Voters to decide pair of library millages
ALPENA – The voters in Alpena County have supported the Alpena County Library though millages for nearly 30 years. The tax money has helped to maintain the collection of books, programming and building maintenance. Besides the 0.75 renewal, on Tuesday the library will be requesting an additional request 0.25 millage that will supplement existing programs, as well as be used for building maintenance and future repairs the 40-year-old building will need.
The renewal, if passed, will be for 10 years, which has been the norm, but the new proposal is for only five. Library Director Eric Magness-Eubank said the library board considered many options before deciding on requesting a pair of millages. He said because property values are slow to rebound from the recession, tax rolls are lower and the amount of money collected from the millage has slipped.
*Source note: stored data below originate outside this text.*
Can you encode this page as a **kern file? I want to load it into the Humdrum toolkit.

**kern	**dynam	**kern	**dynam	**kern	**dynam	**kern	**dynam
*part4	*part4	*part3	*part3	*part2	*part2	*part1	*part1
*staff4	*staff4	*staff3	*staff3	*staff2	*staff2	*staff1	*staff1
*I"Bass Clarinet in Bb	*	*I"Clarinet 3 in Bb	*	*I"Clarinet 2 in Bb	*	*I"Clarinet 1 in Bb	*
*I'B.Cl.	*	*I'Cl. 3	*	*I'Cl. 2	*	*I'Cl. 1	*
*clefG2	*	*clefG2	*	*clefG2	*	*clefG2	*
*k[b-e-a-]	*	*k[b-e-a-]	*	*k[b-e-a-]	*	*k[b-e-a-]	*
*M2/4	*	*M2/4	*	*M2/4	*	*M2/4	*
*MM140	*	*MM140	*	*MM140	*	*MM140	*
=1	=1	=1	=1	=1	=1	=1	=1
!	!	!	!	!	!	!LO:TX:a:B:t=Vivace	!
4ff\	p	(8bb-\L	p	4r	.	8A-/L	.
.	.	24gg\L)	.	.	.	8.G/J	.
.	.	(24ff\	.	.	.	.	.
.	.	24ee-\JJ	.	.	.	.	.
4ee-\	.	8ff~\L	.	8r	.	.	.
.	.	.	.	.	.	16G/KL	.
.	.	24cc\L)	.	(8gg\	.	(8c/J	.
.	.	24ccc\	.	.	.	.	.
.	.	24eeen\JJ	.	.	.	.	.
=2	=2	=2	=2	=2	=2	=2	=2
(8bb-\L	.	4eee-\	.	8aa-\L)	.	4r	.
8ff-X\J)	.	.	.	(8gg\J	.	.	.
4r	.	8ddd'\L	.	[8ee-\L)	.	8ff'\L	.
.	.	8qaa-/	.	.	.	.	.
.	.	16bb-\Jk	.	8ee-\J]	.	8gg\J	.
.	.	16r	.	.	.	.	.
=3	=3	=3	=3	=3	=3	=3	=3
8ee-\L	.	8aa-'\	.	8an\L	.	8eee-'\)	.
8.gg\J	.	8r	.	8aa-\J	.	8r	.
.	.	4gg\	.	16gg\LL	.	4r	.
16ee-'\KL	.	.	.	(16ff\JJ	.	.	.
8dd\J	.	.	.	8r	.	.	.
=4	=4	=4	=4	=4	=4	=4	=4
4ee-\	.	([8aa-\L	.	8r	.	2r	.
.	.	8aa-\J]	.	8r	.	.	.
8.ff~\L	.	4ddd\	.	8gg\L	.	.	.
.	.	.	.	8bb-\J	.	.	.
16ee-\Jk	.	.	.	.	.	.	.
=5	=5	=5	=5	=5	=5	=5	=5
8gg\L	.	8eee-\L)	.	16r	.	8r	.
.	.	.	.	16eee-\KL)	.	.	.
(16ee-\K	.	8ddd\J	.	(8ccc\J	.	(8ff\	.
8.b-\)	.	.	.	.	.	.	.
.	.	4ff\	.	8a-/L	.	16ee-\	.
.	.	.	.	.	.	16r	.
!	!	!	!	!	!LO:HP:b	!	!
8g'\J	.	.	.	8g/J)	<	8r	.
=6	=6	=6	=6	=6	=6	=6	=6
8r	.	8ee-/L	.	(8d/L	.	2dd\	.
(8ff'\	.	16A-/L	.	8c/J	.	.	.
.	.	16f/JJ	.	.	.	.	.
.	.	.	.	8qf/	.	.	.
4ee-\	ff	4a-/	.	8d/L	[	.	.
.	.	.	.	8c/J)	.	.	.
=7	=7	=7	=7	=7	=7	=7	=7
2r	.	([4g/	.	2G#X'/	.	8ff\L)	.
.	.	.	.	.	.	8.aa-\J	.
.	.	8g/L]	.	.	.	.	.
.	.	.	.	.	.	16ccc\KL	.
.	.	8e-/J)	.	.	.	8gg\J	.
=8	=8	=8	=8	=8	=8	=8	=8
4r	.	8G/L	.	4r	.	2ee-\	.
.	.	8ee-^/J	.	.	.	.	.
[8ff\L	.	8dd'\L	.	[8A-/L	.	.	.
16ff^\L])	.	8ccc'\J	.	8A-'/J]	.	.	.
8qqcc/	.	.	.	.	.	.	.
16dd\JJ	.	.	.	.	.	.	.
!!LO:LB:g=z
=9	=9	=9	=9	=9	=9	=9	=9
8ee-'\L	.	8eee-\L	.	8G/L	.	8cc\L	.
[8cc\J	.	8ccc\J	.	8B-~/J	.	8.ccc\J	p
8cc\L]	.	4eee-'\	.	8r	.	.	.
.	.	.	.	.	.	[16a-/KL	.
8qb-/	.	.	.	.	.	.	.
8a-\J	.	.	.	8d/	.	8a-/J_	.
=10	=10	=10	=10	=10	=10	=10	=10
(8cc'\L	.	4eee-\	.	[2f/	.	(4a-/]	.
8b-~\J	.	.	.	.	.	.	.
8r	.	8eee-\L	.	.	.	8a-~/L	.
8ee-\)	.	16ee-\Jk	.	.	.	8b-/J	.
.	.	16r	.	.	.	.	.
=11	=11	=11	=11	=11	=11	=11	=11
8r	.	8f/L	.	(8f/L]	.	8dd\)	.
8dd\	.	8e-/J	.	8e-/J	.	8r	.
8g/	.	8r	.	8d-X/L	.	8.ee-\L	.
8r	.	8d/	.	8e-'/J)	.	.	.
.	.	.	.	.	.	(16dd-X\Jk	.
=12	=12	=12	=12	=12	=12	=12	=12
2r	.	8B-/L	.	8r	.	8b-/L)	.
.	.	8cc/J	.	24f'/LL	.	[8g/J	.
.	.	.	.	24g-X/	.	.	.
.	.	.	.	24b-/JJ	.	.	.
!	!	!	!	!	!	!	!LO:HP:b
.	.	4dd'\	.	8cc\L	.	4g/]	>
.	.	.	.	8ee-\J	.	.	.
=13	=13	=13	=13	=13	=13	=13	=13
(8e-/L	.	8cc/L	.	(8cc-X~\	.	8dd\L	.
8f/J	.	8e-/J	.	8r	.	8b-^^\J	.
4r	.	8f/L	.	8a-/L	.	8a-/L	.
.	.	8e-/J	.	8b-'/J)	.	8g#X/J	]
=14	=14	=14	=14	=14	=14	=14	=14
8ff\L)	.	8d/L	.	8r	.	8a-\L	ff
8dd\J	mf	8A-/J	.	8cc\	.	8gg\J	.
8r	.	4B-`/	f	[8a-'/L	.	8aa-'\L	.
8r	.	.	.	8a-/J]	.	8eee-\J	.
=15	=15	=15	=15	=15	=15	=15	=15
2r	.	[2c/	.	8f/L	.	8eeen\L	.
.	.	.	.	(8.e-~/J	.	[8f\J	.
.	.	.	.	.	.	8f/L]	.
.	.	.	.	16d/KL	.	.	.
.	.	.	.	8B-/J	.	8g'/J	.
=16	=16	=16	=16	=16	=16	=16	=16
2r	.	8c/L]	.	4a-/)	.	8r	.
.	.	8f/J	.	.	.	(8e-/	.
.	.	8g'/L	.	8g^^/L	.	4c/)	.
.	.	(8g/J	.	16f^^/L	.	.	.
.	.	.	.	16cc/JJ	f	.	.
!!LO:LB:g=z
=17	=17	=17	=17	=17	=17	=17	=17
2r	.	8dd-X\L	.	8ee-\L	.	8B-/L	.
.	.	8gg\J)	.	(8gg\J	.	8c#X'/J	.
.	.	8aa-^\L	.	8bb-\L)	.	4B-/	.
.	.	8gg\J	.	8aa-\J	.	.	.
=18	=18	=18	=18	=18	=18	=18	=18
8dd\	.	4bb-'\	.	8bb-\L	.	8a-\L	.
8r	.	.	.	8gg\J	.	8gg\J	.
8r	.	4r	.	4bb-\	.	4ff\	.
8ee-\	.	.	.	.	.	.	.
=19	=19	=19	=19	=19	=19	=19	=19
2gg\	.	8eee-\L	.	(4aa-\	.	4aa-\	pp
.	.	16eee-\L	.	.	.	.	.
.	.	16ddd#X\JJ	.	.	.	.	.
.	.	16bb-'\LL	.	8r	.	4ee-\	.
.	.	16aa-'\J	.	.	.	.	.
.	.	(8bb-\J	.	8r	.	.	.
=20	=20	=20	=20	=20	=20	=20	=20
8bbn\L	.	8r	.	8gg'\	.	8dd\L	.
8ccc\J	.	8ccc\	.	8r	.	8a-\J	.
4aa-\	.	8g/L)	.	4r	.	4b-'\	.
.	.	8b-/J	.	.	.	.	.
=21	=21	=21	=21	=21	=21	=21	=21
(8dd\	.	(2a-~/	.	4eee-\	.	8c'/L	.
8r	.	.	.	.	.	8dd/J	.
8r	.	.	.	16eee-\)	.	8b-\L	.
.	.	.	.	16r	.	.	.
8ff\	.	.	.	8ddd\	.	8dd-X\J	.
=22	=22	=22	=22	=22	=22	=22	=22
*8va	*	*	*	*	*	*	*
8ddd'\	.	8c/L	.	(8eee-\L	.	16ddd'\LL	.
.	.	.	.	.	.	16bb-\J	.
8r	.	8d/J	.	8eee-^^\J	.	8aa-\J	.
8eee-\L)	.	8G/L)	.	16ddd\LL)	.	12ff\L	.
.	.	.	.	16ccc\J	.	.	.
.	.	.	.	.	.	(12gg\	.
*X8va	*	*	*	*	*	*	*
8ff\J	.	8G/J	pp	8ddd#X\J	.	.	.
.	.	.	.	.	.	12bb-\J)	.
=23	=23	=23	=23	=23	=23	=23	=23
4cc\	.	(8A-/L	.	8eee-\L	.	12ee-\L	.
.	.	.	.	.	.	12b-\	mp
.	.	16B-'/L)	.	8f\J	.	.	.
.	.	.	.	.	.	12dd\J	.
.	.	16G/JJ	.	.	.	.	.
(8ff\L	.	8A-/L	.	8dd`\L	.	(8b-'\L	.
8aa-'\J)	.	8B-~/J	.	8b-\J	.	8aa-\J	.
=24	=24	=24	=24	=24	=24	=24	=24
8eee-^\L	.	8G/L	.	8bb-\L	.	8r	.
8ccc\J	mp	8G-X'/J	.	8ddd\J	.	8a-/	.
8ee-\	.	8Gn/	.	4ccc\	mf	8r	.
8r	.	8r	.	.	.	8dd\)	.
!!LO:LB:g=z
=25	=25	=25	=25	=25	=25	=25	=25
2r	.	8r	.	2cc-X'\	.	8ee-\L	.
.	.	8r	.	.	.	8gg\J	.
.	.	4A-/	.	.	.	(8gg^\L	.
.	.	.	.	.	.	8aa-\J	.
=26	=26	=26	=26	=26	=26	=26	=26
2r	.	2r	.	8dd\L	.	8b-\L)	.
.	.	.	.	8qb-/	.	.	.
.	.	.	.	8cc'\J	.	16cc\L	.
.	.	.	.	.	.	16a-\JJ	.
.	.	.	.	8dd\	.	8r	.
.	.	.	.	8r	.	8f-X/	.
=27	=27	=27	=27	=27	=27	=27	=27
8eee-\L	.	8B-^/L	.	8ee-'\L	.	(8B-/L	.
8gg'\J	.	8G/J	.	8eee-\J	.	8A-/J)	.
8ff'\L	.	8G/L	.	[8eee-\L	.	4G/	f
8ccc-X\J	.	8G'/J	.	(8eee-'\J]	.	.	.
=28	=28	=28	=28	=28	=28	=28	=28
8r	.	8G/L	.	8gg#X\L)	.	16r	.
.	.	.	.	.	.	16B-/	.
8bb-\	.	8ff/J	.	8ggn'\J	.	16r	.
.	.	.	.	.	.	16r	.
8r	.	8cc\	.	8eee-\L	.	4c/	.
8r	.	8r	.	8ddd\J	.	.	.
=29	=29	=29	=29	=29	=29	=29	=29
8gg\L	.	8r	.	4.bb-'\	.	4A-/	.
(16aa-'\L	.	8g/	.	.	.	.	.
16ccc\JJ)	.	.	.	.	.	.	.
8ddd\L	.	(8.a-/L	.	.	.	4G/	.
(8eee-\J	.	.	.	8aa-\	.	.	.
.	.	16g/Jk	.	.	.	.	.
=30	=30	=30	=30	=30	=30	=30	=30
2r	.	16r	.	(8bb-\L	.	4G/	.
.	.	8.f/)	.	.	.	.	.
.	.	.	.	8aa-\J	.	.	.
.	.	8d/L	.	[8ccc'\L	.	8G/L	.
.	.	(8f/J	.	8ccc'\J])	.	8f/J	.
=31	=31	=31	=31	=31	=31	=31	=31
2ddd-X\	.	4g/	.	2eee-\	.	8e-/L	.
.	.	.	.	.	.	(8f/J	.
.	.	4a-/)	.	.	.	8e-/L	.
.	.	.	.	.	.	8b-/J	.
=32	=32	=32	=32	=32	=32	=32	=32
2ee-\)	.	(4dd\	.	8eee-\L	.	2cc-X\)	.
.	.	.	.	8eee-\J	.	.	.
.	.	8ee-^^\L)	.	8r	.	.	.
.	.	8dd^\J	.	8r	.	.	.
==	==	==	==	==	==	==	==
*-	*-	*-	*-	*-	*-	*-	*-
In order to continue to provide the programming and service residents expect, the addition quarter mill was needed. Magness-Eubank said the decision for the additional millage request was a difficult one to make, but in the end it was determine it was needed.
“A straight renewal was actually a cut, because with the low property values and some people weren’t paying as much in taxes,” Magness-Eubank said. “The personal property tax is also going away and that will also lower our revenues. It wasn’t wasn’t going to keep the current level of programming and operations going, so we decided to go to a second request.”
Money from the second millage will be used to update several system at the library. Magness-Eubank said the heating and cooling system is old and ready for replacement and the roof will need to be redone. He said the last time the roof of the library was redone was about 20 years ago. He said work on the elevator also is needed because if it were to stop working, it would limit the elderly and handicapped from reaching the upstairs of the facility.
“The building is going to be 40 years old and like anything the more things age the more they break,” Magness-Eubank said. “Those three things are just the things we know about, so we have to plan on other things that could cost a lot of money. We don’t want to be chasing repairs. We want to stay ahead of things the best we can.”
If the millage requests are passed, the renewal will cost taxpayers 75 cents for each $1,000 of assessed value. It would generate an estimated $671,000 a year. The second request would add an addition 25 cents for each $1,000 of assessed value to the tax bill and collect about $211,000 annually.
Library board President Jan Melville said she is confident the voters will support the millage and complimented Magness-Eubank, the library’s users and user groups for the work they have done to educate the public on the need for the millages. She said if for some reason voters choose not to pass the requests, plans are in place for cuts to take place.
“We would cut the hours of operation and close earlier than we do now and probably close on Sundays,” Melville said. “If it gets to the point where programs have to be cut it would be devastating. There are people of all ages that use the library to do resumes, do homework, or just read and learn.
“We have a plan B in place and we would decide what services needed to go first. Then everything would be up for discussion, including going for another millage. I hope it don’t come to that. There are so many people that use this library for one thing or another and it would hurt the entire community if things were cut.”